JOB ITEM —
Return the records exactly, from the first line through the "Document page, 1500x1125 pixels." line.

EXTRACTED RECORDS —
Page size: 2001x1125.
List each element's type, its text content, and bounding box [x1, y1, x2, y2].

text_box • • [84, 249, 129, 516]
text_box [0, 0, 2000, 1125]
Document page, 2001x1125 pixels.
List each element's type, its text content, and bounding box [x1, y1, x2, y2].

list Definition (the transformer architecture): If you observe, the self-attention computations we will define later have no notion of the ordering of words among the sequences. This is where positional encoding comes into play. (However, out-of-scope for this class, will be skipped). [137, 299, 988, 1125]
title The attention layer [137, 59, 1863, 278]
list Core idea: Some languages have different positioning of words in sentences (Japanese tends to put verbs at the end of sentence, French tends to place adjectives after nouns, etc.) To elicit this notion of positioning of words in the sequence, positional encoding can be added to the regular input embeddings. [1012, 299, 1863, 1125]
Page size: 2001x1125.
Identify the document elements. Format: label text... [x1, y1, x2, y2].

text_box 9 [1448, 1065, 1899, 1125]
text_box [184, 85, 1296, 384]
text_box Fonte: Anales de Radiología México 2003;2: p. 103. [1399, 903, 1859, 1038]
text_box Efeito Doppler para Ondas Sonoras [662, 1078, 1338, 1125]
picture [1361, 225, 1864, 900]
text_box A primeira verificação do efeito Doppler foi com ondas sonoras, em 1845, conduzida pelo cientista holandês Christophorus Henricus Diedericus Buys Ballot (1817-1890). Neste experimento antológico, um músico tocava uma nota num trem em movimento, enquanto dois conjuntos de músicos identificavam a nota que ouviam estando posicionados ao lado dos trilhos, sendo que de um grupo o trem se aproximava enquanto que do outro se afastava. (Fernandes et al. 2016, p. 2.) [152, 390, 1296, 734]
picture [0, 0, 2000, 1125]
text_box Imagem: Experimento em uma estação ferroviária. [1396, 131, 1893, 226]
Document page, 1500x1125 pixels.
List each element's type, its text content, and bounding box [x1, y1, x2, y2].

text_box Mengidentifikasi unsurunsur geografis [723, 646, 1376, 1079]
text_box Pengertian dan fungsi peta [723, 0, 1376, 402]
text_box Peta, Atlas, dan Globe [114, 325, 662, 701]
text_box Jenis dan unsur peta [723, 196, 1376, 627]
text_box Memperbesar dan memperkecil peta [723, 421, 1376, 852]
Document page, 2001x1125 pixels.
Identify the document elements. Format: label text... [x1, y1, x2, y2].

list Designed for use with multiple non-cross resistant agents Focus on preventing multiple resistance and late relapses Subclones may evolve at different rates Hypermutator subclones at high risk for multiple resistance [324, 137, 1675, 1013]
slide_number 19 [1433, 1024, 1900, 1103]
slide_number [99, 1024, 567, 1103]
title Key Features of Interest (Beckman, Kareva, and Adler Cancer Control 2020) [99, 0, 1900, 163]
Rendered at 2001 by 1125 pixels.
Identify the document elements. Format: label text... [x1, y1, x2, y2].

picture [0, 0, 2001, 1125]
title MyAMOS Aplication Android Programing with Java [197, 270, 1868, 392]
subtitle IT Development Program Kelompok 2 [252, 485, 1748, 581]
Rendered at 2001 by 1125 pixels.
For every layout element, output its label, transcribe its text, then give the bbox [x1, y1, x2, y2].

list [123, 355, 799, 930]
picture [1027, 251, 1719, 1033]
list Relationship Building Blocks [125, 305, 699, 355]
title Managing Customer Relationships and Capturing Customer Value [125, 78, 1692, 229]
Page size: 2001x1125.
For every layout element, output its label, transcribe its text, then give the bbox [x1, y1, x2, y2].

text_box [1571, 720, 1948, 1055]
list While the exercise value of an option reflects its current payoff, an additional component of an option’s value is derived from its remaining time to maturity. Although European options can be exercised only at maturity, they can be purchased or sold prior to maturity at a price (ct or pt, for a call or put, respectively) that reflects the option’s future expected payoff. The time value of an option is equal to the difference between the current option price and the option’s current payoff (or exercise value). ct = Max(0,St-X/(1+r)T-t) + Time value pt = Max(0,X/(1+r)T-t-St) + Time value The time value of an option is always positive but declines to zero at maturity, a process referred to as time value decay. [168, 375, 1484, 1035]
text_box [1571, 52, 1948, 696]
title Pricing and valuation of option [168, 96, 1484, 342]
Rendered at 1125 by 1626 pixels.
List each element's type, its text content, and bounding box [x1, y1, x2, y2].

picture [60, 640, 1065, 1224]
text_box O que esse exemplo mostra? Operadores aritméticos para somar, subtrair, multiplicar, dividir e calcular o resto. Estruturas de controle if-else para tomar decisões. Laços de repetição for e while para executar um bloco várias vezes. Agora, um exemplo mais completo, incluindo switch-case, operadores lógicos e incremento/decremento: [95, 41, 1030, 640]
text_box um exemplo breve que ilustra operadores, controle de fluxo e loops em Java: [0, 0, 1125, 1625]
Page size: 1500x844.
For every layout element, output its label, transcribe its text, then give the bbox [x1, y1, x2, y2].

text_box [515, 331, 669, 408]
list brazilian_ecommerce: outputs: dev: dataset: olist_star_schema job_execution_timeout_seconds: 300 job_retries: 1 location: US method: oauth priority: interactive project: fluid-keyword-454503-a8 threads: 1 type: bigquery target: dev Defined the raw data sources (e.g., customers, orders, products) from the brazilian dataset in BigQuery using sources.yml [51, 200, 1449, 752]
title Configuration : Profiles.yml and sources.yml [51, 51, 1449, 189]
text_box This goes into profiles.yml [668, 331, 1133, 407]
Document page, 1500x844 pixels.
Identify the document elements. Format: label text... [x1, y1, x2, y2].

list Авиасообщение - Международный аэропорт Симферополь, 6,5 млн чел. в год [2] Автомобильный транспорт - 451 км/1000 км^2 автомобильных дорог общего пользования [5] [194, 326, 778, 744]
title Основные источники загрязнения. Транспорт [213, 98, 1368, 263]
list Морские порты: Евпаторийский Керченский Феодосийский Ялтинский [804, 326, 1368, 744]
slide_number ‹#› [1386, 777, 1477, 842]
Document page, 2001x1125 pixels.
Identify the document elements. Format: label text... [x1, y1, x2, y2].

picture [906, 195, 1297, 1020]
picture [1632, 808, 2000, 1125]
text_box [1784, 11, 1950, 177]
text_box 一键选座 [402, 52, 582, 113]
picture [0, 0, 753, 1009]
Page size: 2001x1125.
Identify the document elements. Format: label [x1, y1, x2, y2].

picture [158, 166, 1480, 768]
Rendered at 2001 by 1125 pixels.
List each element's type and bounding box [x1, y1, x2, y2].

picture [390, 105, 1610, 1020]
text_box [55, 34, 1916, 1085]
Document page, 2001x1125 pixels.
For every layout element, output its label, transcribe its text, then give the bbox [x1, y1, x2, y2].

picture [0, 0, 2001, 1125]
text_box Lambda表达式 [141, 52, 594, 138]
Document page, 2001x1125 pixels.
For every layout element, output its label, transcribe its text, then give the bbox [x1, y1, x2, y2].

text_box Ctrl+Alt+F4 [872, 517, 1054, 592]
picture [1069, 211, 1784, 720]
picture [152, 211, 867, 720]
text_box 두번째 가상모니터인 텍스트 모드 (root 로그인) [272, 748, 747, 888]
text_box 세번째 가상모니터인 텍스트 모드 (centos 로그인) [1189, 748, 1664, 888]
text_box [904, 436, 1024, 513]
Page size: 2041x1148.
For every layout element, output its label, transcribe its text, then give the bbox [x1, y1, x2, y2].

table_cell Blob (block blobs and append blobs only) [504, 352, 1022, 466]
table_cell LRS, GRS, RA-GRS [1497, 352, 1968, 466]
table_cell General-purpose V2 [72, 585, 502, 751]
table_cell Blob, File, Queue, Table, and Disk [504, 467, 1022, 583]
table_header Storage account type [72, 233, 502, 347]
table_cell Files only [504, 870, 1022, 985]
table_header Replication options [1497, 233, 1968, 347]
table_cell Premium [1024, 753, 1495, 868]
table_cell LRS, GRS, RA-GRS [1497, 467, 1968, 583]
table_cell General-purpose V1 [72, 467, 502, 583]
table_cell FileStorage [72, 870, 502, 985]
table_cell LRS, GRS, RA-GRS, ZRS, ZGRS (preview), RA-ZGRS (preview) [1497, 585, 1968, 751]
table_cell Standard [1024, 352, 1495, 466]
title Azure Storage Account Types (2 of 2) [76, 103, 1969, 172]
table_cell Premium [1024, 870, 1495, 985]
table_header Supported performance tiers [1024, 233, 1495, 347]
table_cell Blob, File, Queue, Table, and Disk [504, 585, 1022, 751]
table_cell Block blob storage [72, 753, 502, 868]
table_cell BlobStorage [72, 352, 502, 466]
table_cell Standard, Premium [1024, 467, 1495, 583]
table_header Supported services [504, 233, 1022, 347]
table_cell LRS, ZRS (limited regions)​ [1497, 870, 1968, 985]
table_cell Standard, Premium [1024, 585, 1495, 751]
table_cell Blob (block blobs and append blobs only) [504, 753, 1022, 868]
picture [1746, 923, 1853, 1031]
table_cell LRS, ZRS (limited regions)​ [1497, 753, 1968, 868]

ANSWER FOR THIS EXERCISE —
Page size: 2001x1125.
List each element's type, its text content, and bounding box [x1, y1, x2, y2].

text_box • • [84, 249, 129, 516]
text_box [0, 0, 2000, 1125]
Document page, 2001x1125 pixels.
List each element's type, its text content, and bounding box [x1, y1, x2, y2].

list Definition (the transformer architecture): If you observe, the self-attention computations we will define later have no notion of the ordering of words among the sequences. This is where positional encoding comes into play. (However, out-of-scope for this class, will be skipped). [137, 299, 988, 1125]
title The attention layer [137, 59, 1863, 278]
list Core idea: Some languages have different positioning of words in sentences (Japanese tends to put verbs at the end of sentence, French tends to place adjectives after nouns, etc.) To elicit this notion of positioning of words in the sequence, positional encoding can be added to the regular input embeddings. [1012, 299, 1863, 1125]
Page size: 2001x1125.
Identify the document elements. Format: label text... [x1, y1, x2, y2].

text_box 9 [1448, 1065, 1899, 1125]
text_box [184, 85, 1296, 384]
text_box Fonte: Anales de Radiología México 2003;2: p. 103. [1399, 903, 1859, 1038]
text_box Efeito Doppler para Ondas Sonoras [662, 1078, 1338, 1125]
picture [1361, 225, 1864, 900]
text_box A primeira verificação do efeito Doppler foi com ondas sonoras, em 1845, conduzida pelo cientista holandês Christophorus Henricus Diedericus Buys Ballot (1817-1890). Neste experimento antológico, um músico tocava uma nota num trem em movimento, enquanto dois conjuntos de músicos identificavam a nota que ouviam estando posicionados ao lado dos trilhos, sendo que de um grupo o trem se aproximava enquanto que do outro se afastava. (Fernandes et al. 2016, p. 2.) [152, 390, 1296, 734]
picture [0, 0, 2000, 1125]
text_box Imagem: Experimento em uma estação ferroviária. [1396, 131, 1893, 226]
Document page, 1500x1125 pixels.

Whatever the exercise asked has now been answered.